Keywords: Antibiotic resistance, Enterobacteriaceae, ESBLs, multidrug resistance, quinolone resistance.
Among the major concerns for global public health has been the evolution and spread of antibiotic resistance among Enterobacteriaceae and other microbial groupings. It becomes more complicated when multiple resistance characters, such as the Extended-Spectrum Beta-Lactamases (ESBLs) and quinolone resistance, co-occur among such bacterial groups, thus resulting in the ensuing multidrug resistance. The overall implications include limiting treatment options, leading to increased morbidity, mortality, and healthcare costs (Ahmed et al., 2024; Okeke et al., 2024).

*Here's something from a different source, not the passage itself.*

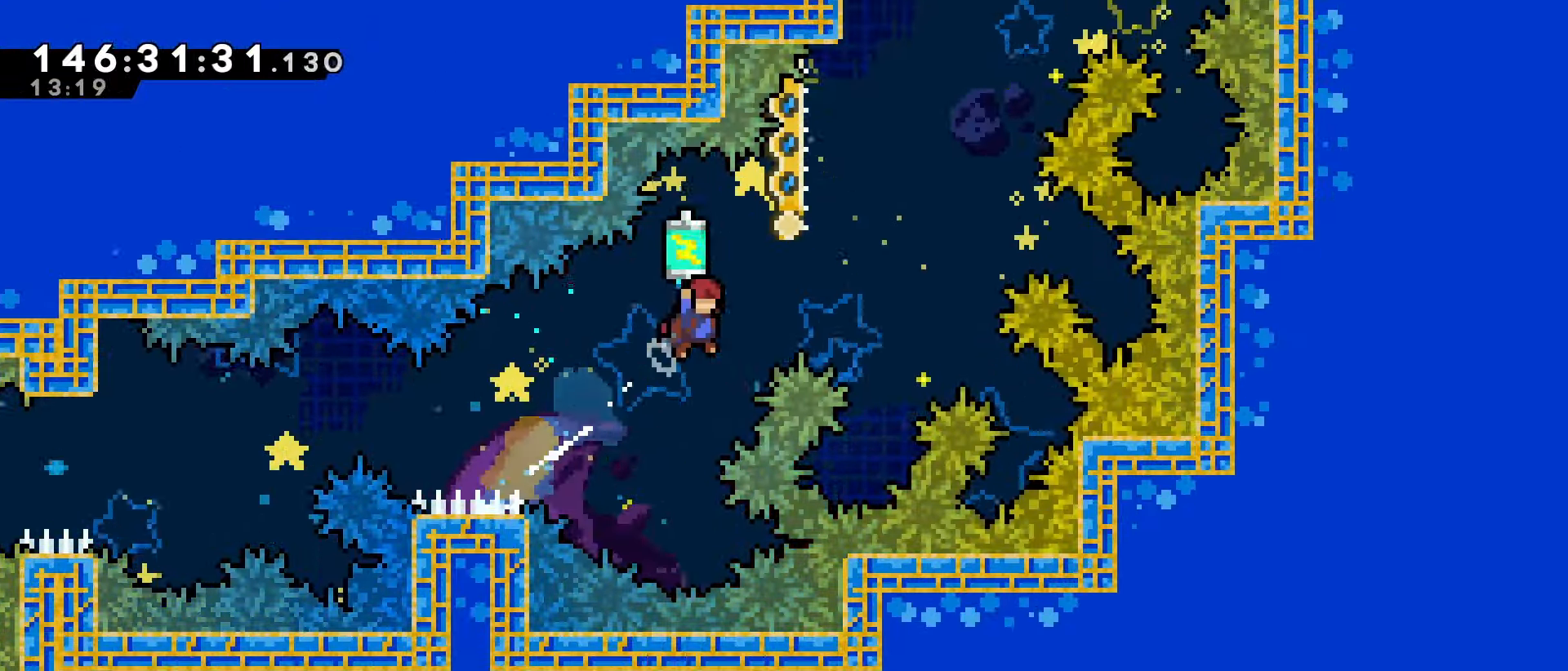
{"keys": ["grab", "jump", "right", "up"], "events": [[200, "grab", "up"], [200, "left", "down"], [200, "right", "up"], [200, "up", "down"], [234, "dash", "down"], [234, "jump", "up"], [334, "dash", "up"], [367, "jump", "down"], [367, "right", "down"], [434, "left", "up"], [467, "grab", "down"]]}
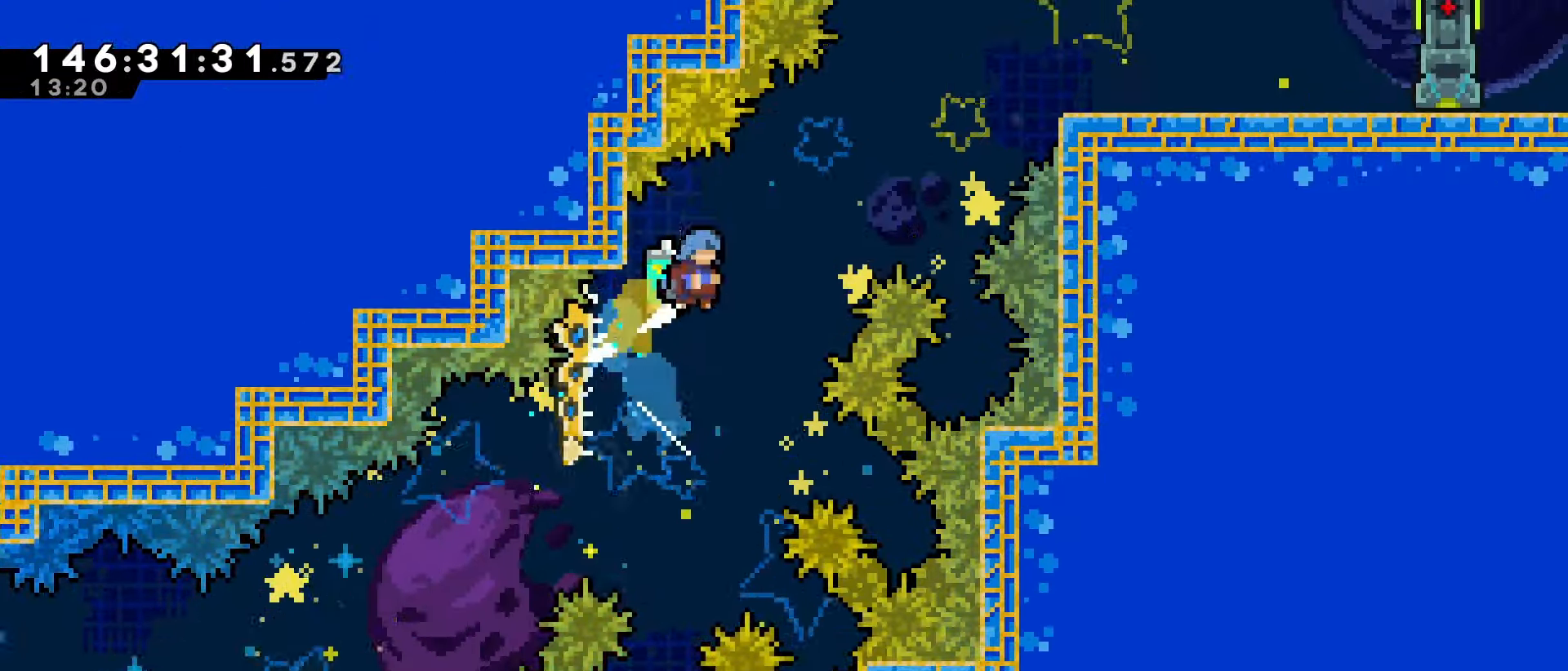
{"keys": ["grab", "right"], "events": [[434, "jump", "up"], [500, "up", "up"]]}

A class of enzymes known as Extended-spectrum β-lactamases (ESBLs) confers resistance to a variety of beta-lactam antibiotics, such as aztreonam and third-generation cephalosporins. They are produced by some Gram-negative bacterial groups, principally the Enterobacteriaceae family; examples include Escherichia coli and Klebsiella pneumoniae (Kimera et al., 2021; Éric et al., 2024; Tetteh et al., 2024). These ESBL-producing bacteria often exhibit a multidrug-resistant character, where they tend to resist other important classes of antibacterials such as the cephalosporins, carbapenems, aminoglycosides, and quinolones (Egbule and Ejechi, 2021; Kimera et al., 2021; Éric and Papy, 2024).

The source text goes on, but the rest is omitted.